In the STL private members are usually prefixed by a single underscore (these are reserved identifiers).
#include<iostream>
using namespace std;
class base
{
public:
virtual void add() {
cout << "hi";
}
};
class derived : public base
{
private:
void add() {
cout << "bye";
}
};
int main()
{
base *ptr;
ptr = new derived;
ptr->add();
return 0;
}
Output is bye
I dont have a problem with how this is implemented. I understand you use vtables and the vtable of derived contains the address of the new add() function. But add() is private shouldn't compiler generate an error when I try to access it outside the class? Somehow it doesn't seem right.

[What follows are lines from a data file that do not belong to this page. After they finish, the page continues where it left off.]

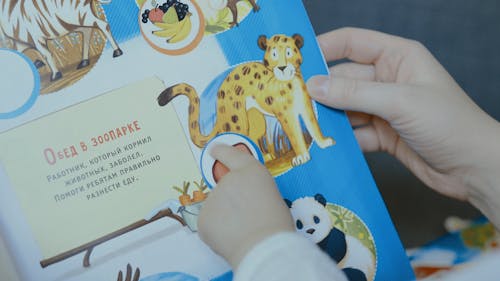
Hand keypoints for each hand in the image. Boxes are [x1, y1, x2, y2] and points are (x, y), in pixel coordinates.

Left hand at [197, 145, 294, 268]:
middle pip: (225, 189)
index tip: (214, 150)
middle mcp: (230, 179)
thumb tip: (245, 203)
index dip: (222, 152)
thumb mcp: (273, 198)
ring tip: (243, 232)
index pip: (232, 155)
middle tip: (247, 219)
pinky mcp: (203, 216)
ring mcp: (214, 197)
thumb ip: (255, 193)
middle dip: (231, 203)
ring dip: (225, 220)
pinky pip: (209, 225)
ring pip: (217, 210)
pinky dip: (217, 233)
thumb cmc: (276, 227)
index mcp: (253, 171)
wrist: (263, 247)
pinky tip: (232, 239)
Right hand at [307, 27, 499, 227]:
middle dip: (320, 91)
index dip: (324, 47)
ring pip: (345, 108)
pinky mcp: (382, 134)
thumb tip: (314, 85)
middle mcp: (388, 80)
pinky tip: (323, 146)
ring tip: (301, 125)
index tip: (296, 60)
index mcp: (397, 58)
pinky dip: (340, 140)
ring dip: (327, 118)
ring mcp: (384, 108)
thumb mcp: (400, 102)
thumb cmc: (450, 123)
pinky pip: (353, 133)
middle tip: (290, 101)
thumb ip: (355, 94)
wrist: (474, 167)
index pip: (352, 43)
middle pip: (343, 80)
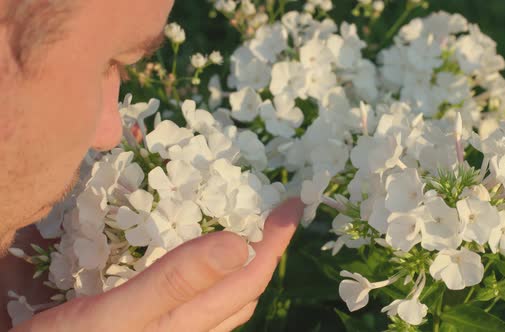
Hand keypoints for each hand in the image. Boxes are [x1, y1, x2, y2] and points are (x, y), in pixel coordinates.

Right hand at [8, 197, 303, 331]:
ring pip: (229, 302)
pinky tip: (208, 264)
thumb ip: (176, 282)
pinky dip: (220, 278)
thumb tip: (239, 245)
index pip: (250, 278)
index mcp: (188, 324)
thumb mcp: (115, 315)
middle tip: (276, 211)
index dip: (276, 241)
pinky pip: (207, 307)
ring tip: (253, 229)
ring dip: (249, 263)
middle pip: (245, 290)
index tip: (293, 204)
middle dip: (268, 249)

add() is only private in derived, but the static type you have is base* - thus the access restrictions of base apply.
In general you can't even know at compile time what the dynamic type of a pointer to base will be, it could e.g. change based on user input.
This is per C++03 §11.6:
The access rules (clause 11) for a virtual function are determined by its declaration and are not affected by the rules for a function that later overrides it.
[...] Access is checked at the call point using the type of the expression used to denote the object for which the member function is called [...]. The access of the member function in the class in which it was defined [...] is in general not known.
Access modifiers, such as public, private and protected are only enforced during compilation. When you call the function through a pointer to the base class, the compiler doesn't know that the pointer points to an instance of the derived class. According to the rules the compiler can infer from this expression, this call is valid.
It is usually a semantic error to reduce the visibility of a member in a derived class. Modern programming languages such as Java and C# refuse to compile such code, because a member that is visible in the base class is always accessible in the derived class through a base pointer.
To add a little to Georg's answer:
Remember that the compiler has no control over and cannot guarantee anything about derived classes. For example, I could ship my type in a library and derive from it in an entirely new program. How is the library compiler supposed to know that derived might have a different access specifier? The derived type didn't exist when the library was compiled.
In order to support this, the compiler would have to know access specifiers at runtime and throw an exception if you attempted to access a private member.